The Juul is much safer than cigarettes because it delivers nicotine to the body without combustion, a process found in smoking that produces tar and releases disease-causing chemicals like hydrogen cyanide and carbon monoxide. With the Juul, however, the user receives a dose of nicotine, which in and of itself is nowhere near as harmful to one’s health, without ingesting the tar and harmful chemicals. As South African psychiatrist Mike Russell put it, “[People] smoke for [the] nicotine, but they die from the tar.”

The popularity of e-cigarettes like the Juul is on the rise, while cigarette use is declining. California, where about 11 percent of the population smokes cigarettes, should be thrilled. However, this is not the case.

The California government, in fact, treats the Juul as an equivalent to deadly cigarettes. Under Proposition 56, which was passed in 2016, each individual cigarette is subject to a $0.10 tax increase. This tax increase was then sloppily applied to Juul pods (and similar devices), bumping up the price up about $2 per pod.

Proposition 56 resulted in an $8 increase for each pack of Juul pods, bringing the total up to nearly $30. The average price of a pack of Marlboro Reds in California is around $8. This is a stark contrast from prices in other states, like New York, where a pack of pods is about $17, and the average cigarette pack is around $15.

It makes little sense for California — a state where according to tobaccofreekids.org, more than 40,000 individuals die each year from tobacco use — to slap such a heavy tax on the potentially life-saving Juul. It makes even less sense that they would do this while allowing cigarette prices to remain so low.

Part of the revenue collected from the Proposition 56 tax goes toward tobacco use prevention. Essentially, the government is taking money from the users of a popular, tobacco-free market substitute for cigarettes, in order to put it back into preventing people from using tobacco. However, this practice is incredibly counterproductive.

Not only is this strategy ineffective in preventing tobacco use, but it also drives potential tobacco users back into tobacco use. The choice for nicotine addicts is this: Spend $25 on three packs of cigarettes, or $30 on one pack of Juul pods. The choice is relatively clear for any economic-minded consumer.

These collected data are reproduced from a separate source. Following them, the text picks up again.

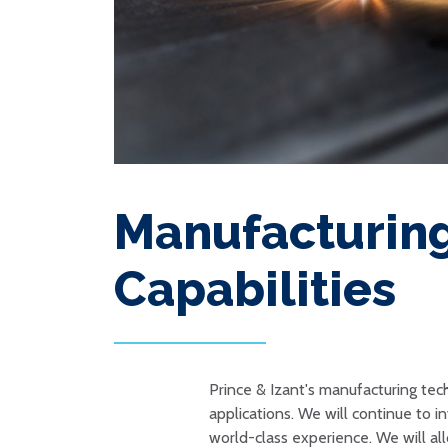
Manufacturin
Capabilities
Prince & Izant's manufacturing te
applications. We will continue to 
world-class experience. We will al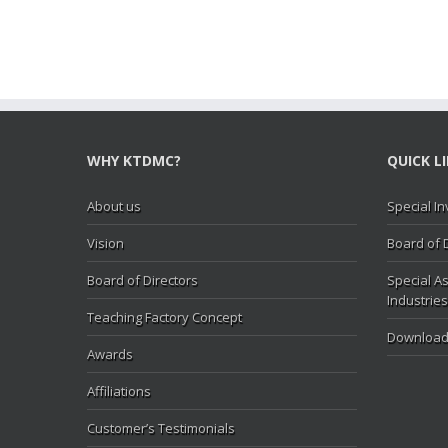
WHY KTDMC?
QUICK L
About us
Special In
Vision
Board of 
Board of Directors
Special As
Industries
Teaching Factory Concept
Download
Awards
Affiliations
Customer’s Testimonials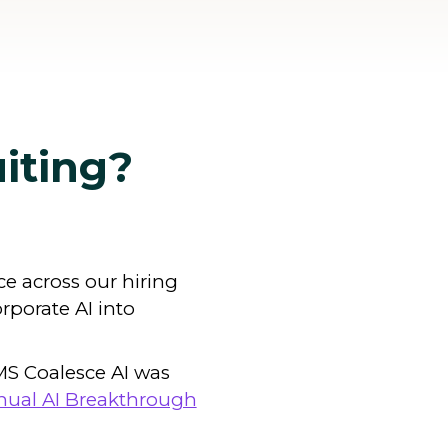
uiting?
nce across our hiring
orporate AI into
IMS Coalesce AI was
nual AI Breakthrough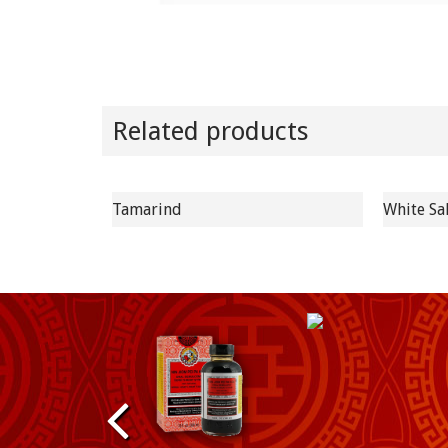
Related products
Tamarind
White Sa
P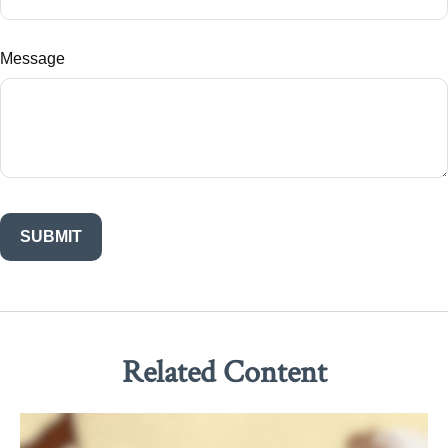
Message
Related Content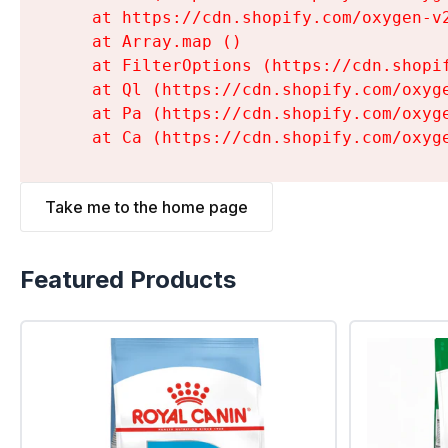
    at https://cdn.shopify.com/oxygen-v
    at Array.map (
)

    at FilterOptions (https://cdn.shopi
    at Ql (https://cdn.shopify.com/oxyg
    at Pa (https://cdn.shopify.com/oxyg
    at Ca (https://cdn.shopify.com/oxyg
Take me to the home page
Featured Products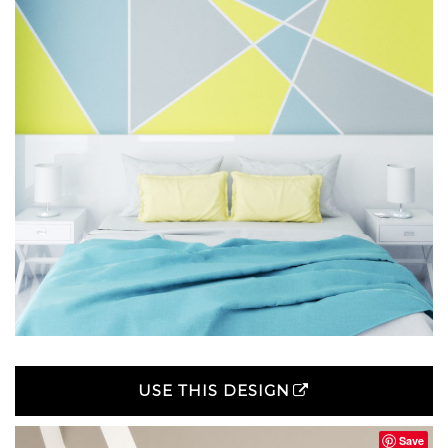
USE THIS DESIGN
Save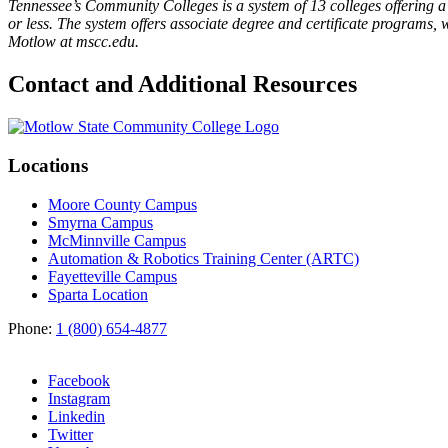
Tennessee’s Community Colleges is a system of 13 colleges offering a 
or less. The system offers associate degree and certificate programs, 
Motlow at mscc.edu.
Contact and Additional Resources
Locations
Moore County Campus
Smyrna Campus
McMinnville Campus
Automation & Robotics Training Center (ARTC)
Fayetteville Campus
Sparta Location
Phone:
1 (800) 654-4877
Facebook
Instagram
Linkedin
Twitter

The state government ought to incentivize the purchase of Juul and similar devices instead of cigarettes in order to curb the tens of thousands of deaths each year that result from tobacco use. At the very least, the state shouldn’t tax a market substitute for cigarettes, which is estimated to be about 95 percent safer than cigarettes, at the same level it taxes cigarettes. If it’s a matter of revenue, split the difference; bump up the tax on actual tobacco cigarettes and decrease Juul pod prices so that they’re at least on par with one another.  

For the sake of public health, for the sake of the lives of millions of smokers across the state, state legislators must exclude Juul pods from the Proposition 56 tax. Juul is not part of the problem, but part of the solution.